I'm moving to a place in Jumeirah 2 in the next couple of weeks and I'm trying to research which TV/Internet package I can get. I'm presuming I'll need to use Etisalat rather than Du. This eLife package they've got looks exactly what I'm after but unsure if the following relates to this area or not?



> eLife is immediately available to Fiber-qualified residential addresses.

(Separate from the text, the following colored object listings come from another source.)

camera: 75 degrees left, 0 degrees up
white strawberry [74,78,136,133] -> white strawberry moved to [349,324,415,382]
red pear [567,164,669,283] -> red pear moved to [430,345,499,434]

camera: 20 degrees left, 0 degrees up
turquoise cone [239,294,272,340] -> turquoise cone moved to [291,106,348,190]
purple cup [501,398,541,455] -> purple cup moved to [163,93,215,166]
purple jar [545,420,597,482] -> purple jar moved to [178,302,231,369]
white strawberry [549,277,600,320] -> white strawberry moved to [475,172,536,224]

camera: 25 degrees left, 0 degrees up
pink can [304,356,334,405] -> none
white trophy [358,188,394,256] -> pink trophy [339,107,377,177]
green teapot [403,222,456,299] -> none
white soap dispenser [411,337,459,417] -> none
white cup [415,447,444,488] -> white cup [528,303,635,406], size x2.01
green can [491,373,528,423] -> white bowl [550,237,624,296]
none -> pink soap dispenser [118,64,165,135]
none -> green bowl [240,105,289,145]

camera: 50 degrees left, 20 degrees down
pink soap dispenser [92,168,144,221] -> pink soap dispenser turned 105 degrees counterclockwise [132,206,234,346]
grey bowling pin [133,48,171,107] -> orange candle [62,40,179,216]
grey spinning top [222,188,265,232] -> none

If not, what other options do I have?


----------



## Elphaba (Jan 24, 2008)

Gavtek said:


> I'm moving to a place in Jumeirah 2 in the next couple of weeks and I'm trying to research which TV/Internet package I can get. I'm presuming I'll need to use Etisalat rather than Du. This eLife package they've got looks exactly what I'm after but unsure if the following relates to this area or not?
> 
> If not, what other options do I have?



Only Etisalat services Humeirah & Umm Sequim. Apparently some areas have the new fibre cables, but not all. I believe we're scheduled to get it early next year (in Umm Sequim 1) , so best to call Etisalat & ask about your street/area.

And welcome to the nicest part of town. :clap2:
-


----------



## Mr Rossi (May 16, 2009)

No eLife in Jumeriah 1, though it took me about 2 months and 20 phone calls to find this out. There is standard broadband through the land line though.


----------



## Gavtek (Aug 23, 2009)

If it's not available, does the TV work like the DU I've got right now where I plug the set-top box into the phone line socket and I have all the channels or do I need to faff about with satellite dishes and the like? 

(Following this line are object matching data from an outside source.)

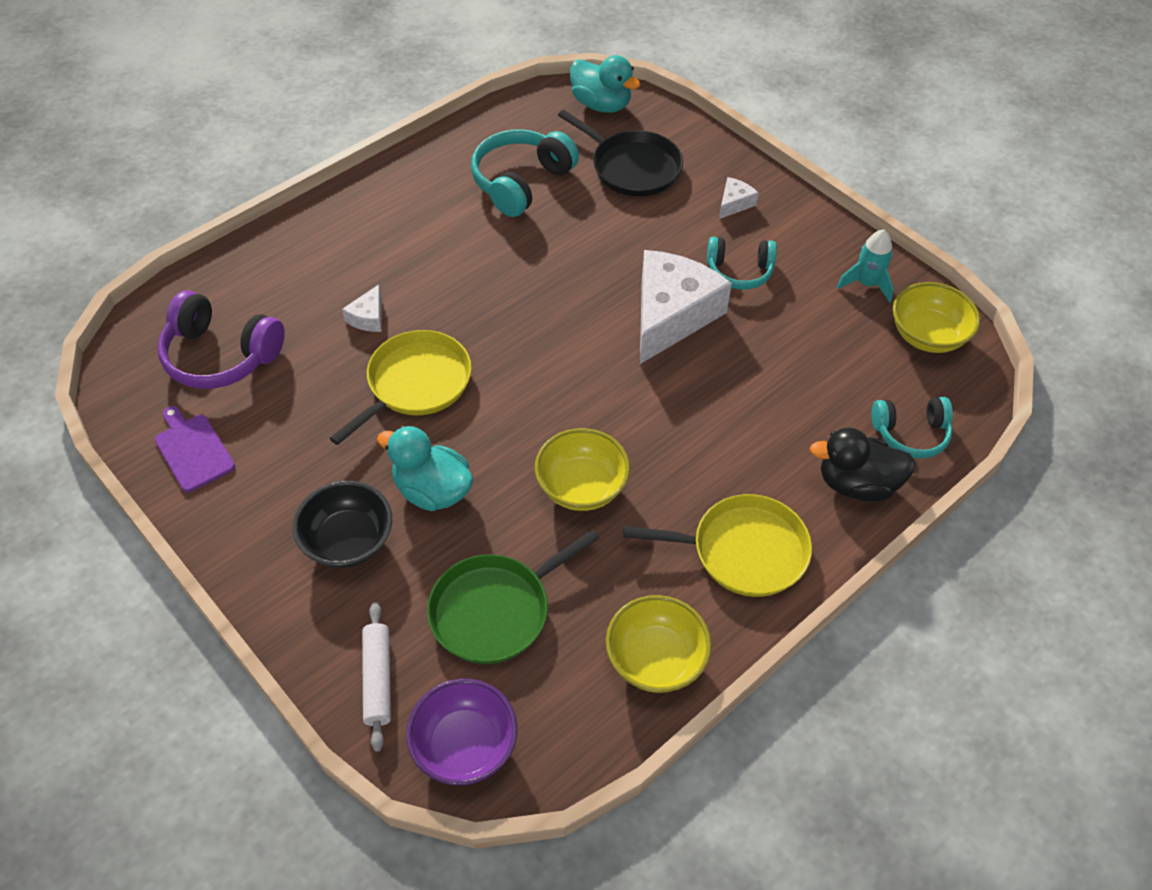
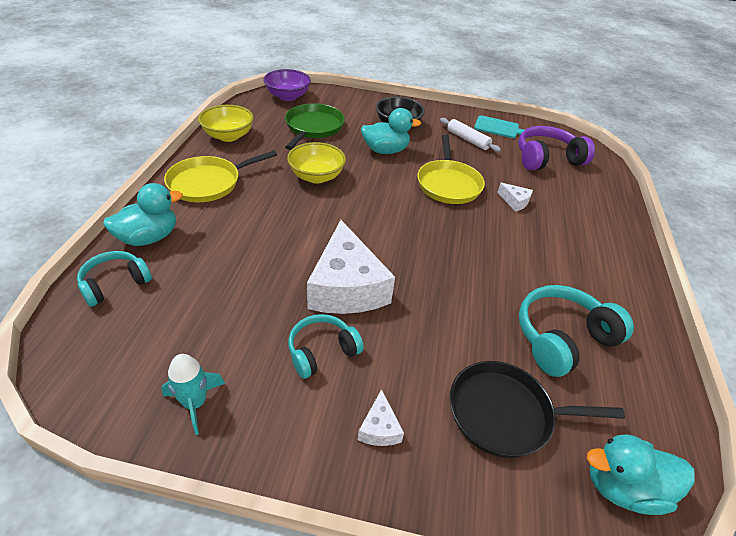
camera: 140 degrees right, 10 degrees down
purple cutting board [155,406,235,492] -> turquoise cutting board [474,115,524,138]
white cheese [342,284,382,332] -> white cheese turned 150 degrees clockwise [497,183,533,212]
white rolling pin [362,602,391,752] -> white rolling pin moved to [440,118,501,152]
turquoise headphones [471,130,579,217] -> turquoise headphones turned 120 degrees counterclockwise [519,285,634,377]
black duck [810,427,916,502] -> turquoise duck [103,183,183,246]
yellow bowl [893,282,980,353] -> none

The last tenant had more satellite dishes than NASA from the looks of it, don't fancy that.


----------



## Elphaba (Jan 24, 2008)

Gavtek said:


> If it's not available, does the TV work like the DU I've got right now where I plug the set-top box into the phone line socket and I have all the channels or do I need to faff about with satellite dishes and the like?
> 
> The last tenant had more satellite dishes than NASA from the looks of it, don't fancy that.


It's all magic TV to me. (My husband organises all that but he's away at the mo.) I believe we have one disk on the roof, plus a box.


----------



## zin (Oct 28, 2010)

Elphaba said:


> so best to call Etisalat & ask about your street/area.


For your own sanity don't, I've had the fibre optic box since February and was told it would get activated "soon" at the time, went to Etisalat HQ in March and was told 2-3 weeks. Asked again in June and was told "inshallah soon". Had neighbours go in August and were told in 1 or 2 months. Called Etisalat a few times, they don't have that kind of information to provide however they said they will be mostly done (like 90%) by the end of the year with the few remaining done early 2011 (not holding my breath).

The funny part of all this was back in February when I asked what "soon" meant, 2 days, 2 weeks, 2 months or 2 years? The guy laughed when I said 2 years... 10 months and counting...


----------



## Mr Rossi (May 16, 2009)

Gavtek said:


> If it's not available, does the TV work like the DU I've got right now where I plug the set-top box into the phone line socket and I have all the channels or do I need to faff about with satellite dishes and the like?
> 
> The last tenant had more satellite dishes than NASA from the looks of it, don't fancy that.


Satellite only for us, and judging by the size of the dish on the neighbours roof they're getting their TV from the moon.


----------